Keberhasilan TNI dan pembentukan PDRI membuka mata dunia sehingga menimbulkan kecaman di dunia internasional kepada Belanda. Bentuk kecamannya ditunjukkan oleh beberapa negara berikut. a.
Kecaman dari Negara Indonesia Timur dan Negara Pasundan yang merupakan boneka Belanda.
b.
Konferensi Asia yang diusulkan Myanmar dan India pada 20–23 Januari 1949 di New Delhi, India. Konferensi ini dihadiri oleh negara Asia, Afrika, dan Australia untuk membahas masalah Indonesia yang kemudian disampaikan ke PBB.
c.
PBB mengutuk tindakan Belanda karena tidak menghormati PBB dengan melanggar perundingan Renville yang ditandatangani di depan KTN yang merupakan wakil dari PBB.
d.
Kecaman Amerika Serikat berupa penghentian bantuan ekonomi kepada Belanda hingga Belanda mau menghentikan agresinya.
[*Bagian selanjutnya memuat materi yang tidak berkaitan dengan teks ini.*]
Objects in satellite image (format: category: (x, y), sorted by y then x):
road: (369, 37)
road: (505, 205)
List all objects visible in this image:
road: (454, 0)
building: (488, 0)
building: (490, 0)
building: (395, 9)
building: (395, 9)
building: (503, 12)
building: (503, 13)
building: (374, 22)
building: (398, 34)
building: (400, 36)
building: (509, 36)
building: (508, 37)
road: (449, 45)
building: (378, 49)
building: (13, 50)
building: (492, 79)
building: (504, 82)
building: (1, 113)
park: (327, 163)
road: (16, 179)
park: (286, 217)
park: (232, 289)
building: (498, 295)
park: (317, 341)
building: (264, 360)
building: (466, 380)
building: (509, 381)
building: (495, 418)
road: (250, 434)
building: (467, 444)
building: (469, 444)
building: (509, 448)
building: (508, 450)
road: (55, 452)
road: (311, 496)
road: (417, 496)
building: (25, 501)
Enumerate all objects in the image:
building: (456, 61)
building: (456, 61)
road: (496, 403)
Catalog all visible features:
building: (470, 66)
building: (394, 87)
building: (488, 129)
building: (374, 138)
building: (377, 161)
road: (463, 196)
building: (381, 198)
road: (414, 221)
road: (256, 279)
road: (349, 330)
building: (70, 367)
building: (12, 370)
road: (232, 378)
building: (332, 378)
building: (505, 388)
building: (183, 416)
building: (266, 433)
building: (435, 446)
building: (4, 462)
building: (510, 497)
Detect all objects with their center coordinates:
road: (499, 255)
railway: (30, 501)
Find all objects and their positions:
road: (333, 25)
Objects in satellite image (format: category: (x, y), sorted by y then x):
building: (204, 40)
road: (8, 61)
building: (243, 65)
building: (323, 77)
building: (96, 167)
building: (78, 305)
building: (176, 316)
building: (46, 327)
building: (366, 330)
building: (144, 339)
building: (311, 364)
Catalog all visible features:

PDRI juga melakukan perlawanan bersenjata terhadap Belanda di Sumatra, yang ditandai adanya pemerintahan daerah militer di Aceh, Tapanuli, Riau, Sumatra Barat, dan Sumatra Selatan. Selain itu, adanya Serangan Umum 1 Maret 1949 oleh TNI yang berhasil menduduki Yogyakarta selama 6 jam, membuat Belanda semakin tersudut di mata internasional.
12
Arti Penting Serangan Umum 1 Maret 1949: RI dan TNI berhasil menunjukkan pada dunia bahwa RI masih mempunyai kekuatan yang cukup untuk mengadakan perlawanan dalam mempertahankan kemerdekaan. Hal ini memaksa Belanda untuk mengadakan gencatan senjata dan perundingan dengan RI. Adapun perundingan-perundingan tersebut, yaitu perundingan Roem-Royen, Perundingan Inter Indonesia, dan Konferensi Meja Bundar.
5.
Pengembalian Mandat Pemerintahan Pengembalian mandat dari PDRI ke Pemerintah Indonesia berkaitan erat dengan Perundingan Roem-Royen. Hasil Perundingan Roem-Royen menyebabkan Belanda harus mengembalikan para pejabat pemerintahan yang ditawan. Pada 6 Juli 1949, pemerintah Republik kembali ke Yogyakarta. Kembalinya presiden dan wakil presiden beserta pejabat lainnya ke Yogyakarta menyebabkan terjadinya dualisme pemerintahan RI. Untuk mengatasi masalah tersebut, RI mengutus Dr. J. Leimena, Moh. Natsir, dan dr. Halim ke Bukittinggi untuk meminta Syafruddin Prawiranegara datang ke Jakarta. Awalnya, perundingan ini berjalan alot karena dalam Perundingan Roem-Royen, PDRI tidak diundang untuk ikut-serta dan Perundingan Roem-Royen yang merugikan Indonesia. Akan tetapi, untuk menjaga Indonesia dari perpecahan, Syafruddin mau datang ke Yogyakarta untuk menyerahkan mandatnya ke pemerintah Indonesia dalam sidang kabinet pada 13 Juli 1949.